Die nicht allzu tiefe, weiße Spielfläche befindet sich fast zur Gänze auf der Vorderbühne. Sie wird durch eine Treppe mit dem Orchestergraben verbunden. Der Triumph des Mini­malismus. Doch Mangel an Phantastischem bedeutet nicht automatisch die Anwesenheit von Gehaltvollem, stetes Hin- und Widerlaufen nicht Ersatz für eine temporeiche Personen­führung. Im Gegenteil, man lagert immer wieder, auf den nächsten Auftritt wartend, auf der Treppe. Oder lehnt an den Bühnenportalen.

VIII.
Der Spielvogt dekretiert den Realismus unserer Tage — einerseits.

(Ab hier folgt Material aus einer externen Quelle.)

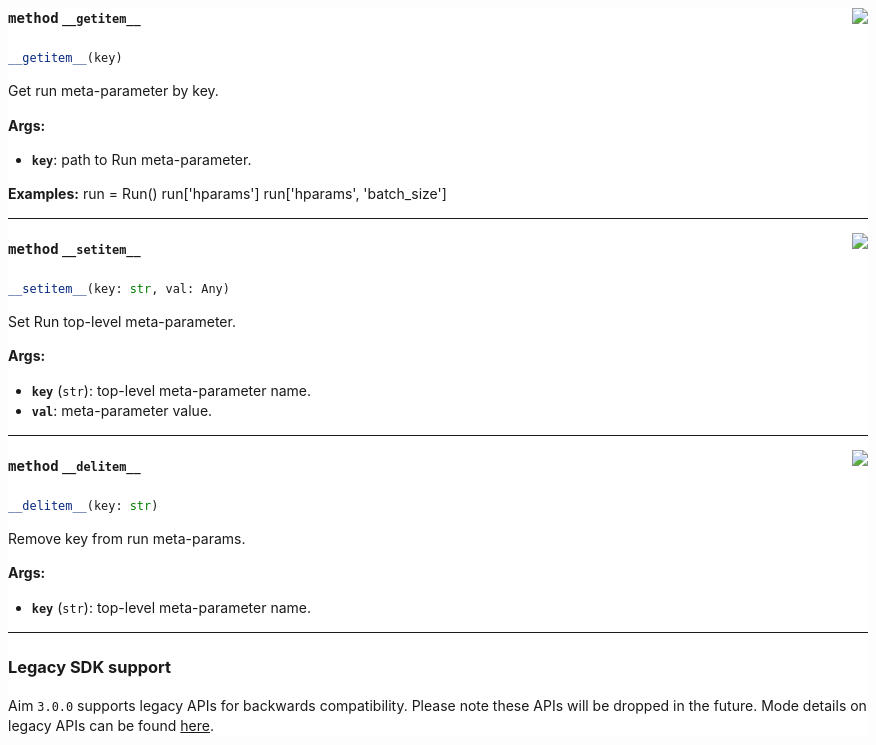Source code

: 
<a href="https://github.com/aimhubio/aim/blob/main/aim/sdk/run.py#L140"><img align="right" style="float:right;" src="https://img.shields.io/badge/-source-cccccc?style=flat-square"></a>

#### <kbd>method</kbd> `__getitem__`

```python
__getitem__(key)
```

Get run meta-parameter by key. 

**Args:**
 
 - <b>`key`</b>:  path to Run meta-parameter. 

**Examples:**
 run = Run() run['hparams'] run['hparams', 'batch_size'] 

---

<a href="https://github.com/aimhubio/aim/blob/main/aim/sdk/run.py#L131"><img align="right" style="float:right;" src="https://img.shields.io/badge/-source-cccccc?style=flat-square"></a>

#### <kbd>method</kbd> `__setitem__`

```python
__setitem__(key: str, val: Any)
```

Set Run top-level meta-parameter. 

**Args:**
 
 - <b>`key`</b> (`str`):  top-level meta-parameter name. 
 - <b>`val`</b>:  meta-parameter value. 


---

<a href="https://github.com/aimhubio/aim/blob/main/aim/sdk/run.py#L180"><img align="right" style="float:right;" src="https://img.shields.io/badge/-source-cccccc?style=flat-square"></a>

#### <kbd>method</kbd> `__delitem__`

```python
__delitem__(key: str)
```

Remove key from run meta-params. 

**Args:**
 
 - <b>`key`</b> (`str`):  top-level meta-parameter name. 

---
<a name="adapters.tensorflow"></a>
<a name="adapters.keras"></a>
<a name="adapters.pytorch"></a>
<a name="adapters.xgboost"></a>
<a name="adapters.huggingface"></a>

### Legacy SDK support
Aim `3.0.0` supports legacy APIs for backwards compatibility. 
Please note these APIs will be dropped in the future.
Mode details on legacy APIs can be found [here](#legacy).

<a name="legacy"></a>

[getting_started_examples]: https://github.com/aimhubio/aim/tree/main/examples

Und bricht laufend mit ihm — andererseits. Fordert dessen Akzeptanz vom Publikum. Und stößt doch Despina mit einem leeren Behälter und einem Schneebesen krachmachend auf die Bühne, während sie uns, dem Publikum, weiszumachen hat, in dem Topf befinde sich Schokolade. 

Die Kunst jener Zeit, Figuren aus dem Spiel heraustreten zu lassen, sich direkt ans Publikum zu wenden (wie es Despina in ihrer Auftrittsszene tun sollte), ging uns lang schon verloren. Die sotto voce-Kommentare der als Max und Moritz verkleideten »Valacchi« verpuffen, wenn Don Alfonso in zehn Meter Entfernung steht. Und wie glaubhaft ist es, wenn er in anderer Nummer, mit dem Rücken zum Spiel sitzend, dieses kommentiert?

Loy zeigt sich auch konsequent in der Ignoranz der Spielanweisungen von Mozart und Da Ponte: »S’alza di sipario« (»Der Vorhang öffnet sich«) steht über den ersten Takten der ersten Szene. Doch Vorhang gibt es keinen. Dafür zeigt sich die Bühne bereits mit dem ersten Akkord erhellt (Licht: Olaf Winter). Fiordiligi und Dorabella betreten während der Ouverture die Spielfläche. Lagern auf der Treppe zum Orchestergraben. (Regietheater vom feinsten.) Warum? Vielleicht, weil sie erst in der vierten Szene erstmals auftreten und die Wege im Festspielhaus so lang sind?

IX.
Nein, nein, festspielwürdig war wenig an diesem Abend.
Aber darum scheint es in Salzburg ja schon lange nicht mehr zu gehen.